BOGOTA (Reuters) – Video assistant referees (VARs) will be used at the World Cup for the first time in this year’s finals in Russia, FIFA president Gianni Infantino said on Friday, and teams will be allowed a fourth substitute in matches that go to extra-time.
The use of the VAR system was approved earlier this month by the rule-making body IFAB, despite controversy in some of the competitions in which it has been trialled over the time taken to make decisions and lack of information for spectators.
“We are going to have our first World Cup with video assisted refereeing,” Infantino told reporters after a meeting of the FIFA Council.
“It’s an essential decision, very important and historical decision.”

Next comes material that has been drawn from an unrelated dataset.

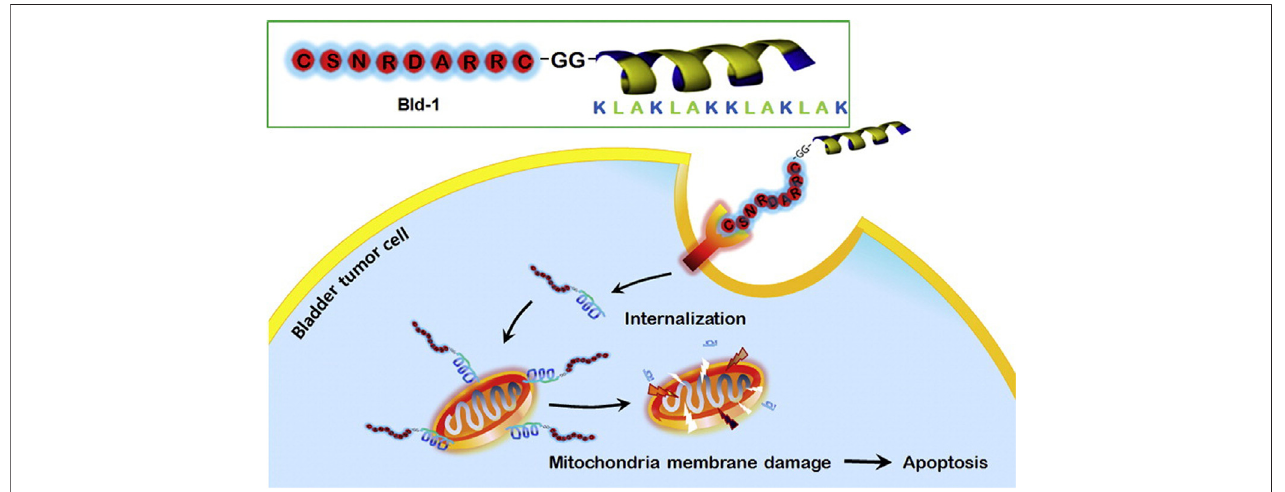
FIGURE 4 | Bld-1-KLA destroys the mitochondrial membrane and induces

The system allows the referee or the video assistant to review decisions where a “clear and obvious” error is spotted. It has been trialled in Germany’s Bundesliga and Italy’s Serie A this season and some English FA and League Cup games, among others.

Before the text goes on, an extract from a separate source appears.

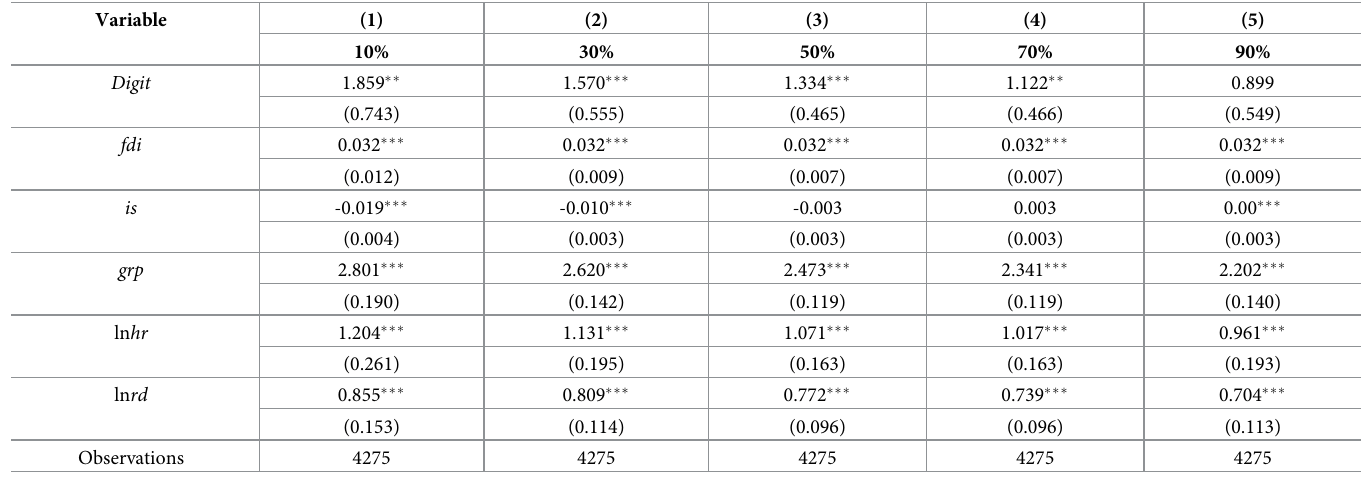
Table 5. Results of quantile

Infantino said VAR had been shown to reduce the number of refereeing mistakes in matches where it has been used and would help football become “a fairer and more transparent sport”.
“It’s not possible that, in 2018, everyone in the stadium and their living room knows if a referee has made a big mistake or not, and the only one who doesn’t know is the referee,” Infantino added.
Infantino had repeatedly promised that VAR would be used at the June 14-July 15 World Cup and has made it one of his priorities since being elected FIFA chief in February, 2016.
FIFA later said in a statement that, where matches went to extra-time, teams would be allowed a fourth substitute, a rule change also approved by IFAB.
Infantino said the hosts for the 2026 World Cup, to be decided at the FIFA Congress in Moscow in June, would be chosen in an open vote by its member national associations and details of how they voted would be published.
He confirmed that there were two candidates — Morocco against a joint bid from the United States, Canada and Mexico.
Both bids will be evaluated first by a task force and disqualified if they did not meet FIFA’s technical criteria.
Infantino also said he did not have any concerns surrounding political issues involving Russia.
Relations between Britain and Russia have crashed to a post-Cold War low after over an attack involving a military-grade nerve agent on English soil.
Moscow has denied any involvement in the attempted murder of former Russian double agent Sergei Skripal and his daughter.
However, Britain, the United States, Germany and France on Thursday jointly called on Russia to explain the attack.
Some officials have said Britain may reconsider the attendance of official representatives at the World Cup, with England having qualified for the tournament.
“We are not worried at all, we are here to organize a football tournament,” Infantino said.
“I know the Russian people are looking forward to welcoming people from all over the world. Political issues we leave to the politicians.”
FIFA said in its financial report that it had made a net loss of $192 million for 2017, although it had budgeted for a bigger deficit of $443 million.
The world ruling body said “rigorous cost control measures” had helped keep expenses below budget. It is still expecting to achieve a $100 million surplus for the 2015-18 cycle as FIFA receives a large proportion of its income in World Cup years.